Stated problem >> Gather each line of the data below that contains the string "instrument" and copy it out in full. Treat matches as case-sensitive.

Task inputs >>
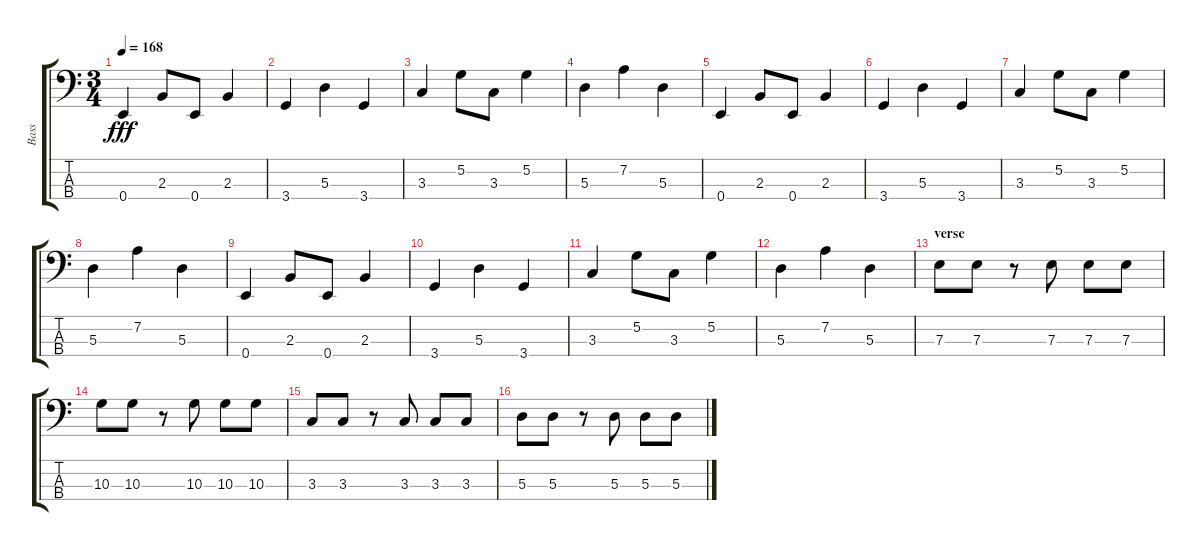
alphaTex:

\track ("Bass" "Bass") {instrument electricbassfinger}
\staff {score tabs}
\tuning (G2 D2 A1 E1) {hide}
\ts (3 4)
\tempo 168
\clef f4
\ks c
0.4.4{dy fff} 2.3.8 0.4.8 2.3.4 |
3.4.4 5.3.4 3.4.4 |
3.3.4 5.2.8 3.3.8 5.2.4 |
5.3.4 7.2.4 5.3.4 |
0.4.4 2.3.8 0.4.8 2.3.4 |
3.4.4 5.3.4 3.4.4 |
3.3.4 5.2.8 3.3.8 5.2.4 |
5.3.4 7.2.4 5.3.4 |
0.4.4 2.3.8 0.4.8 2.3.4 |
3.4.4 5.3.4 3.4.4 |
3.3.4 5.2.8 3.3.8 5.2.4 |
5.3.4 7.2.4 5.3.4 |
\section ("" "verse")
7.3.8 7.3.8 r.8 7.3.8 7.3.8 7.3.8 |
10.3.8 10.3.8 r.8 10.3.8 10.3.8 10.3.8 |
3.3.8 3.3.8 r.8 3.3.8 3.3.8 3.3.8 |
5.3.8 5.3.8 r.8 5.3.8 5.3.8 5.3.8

Response for this exercise >>
\track ("Bass" "Bass") {instrument electricbassfinger}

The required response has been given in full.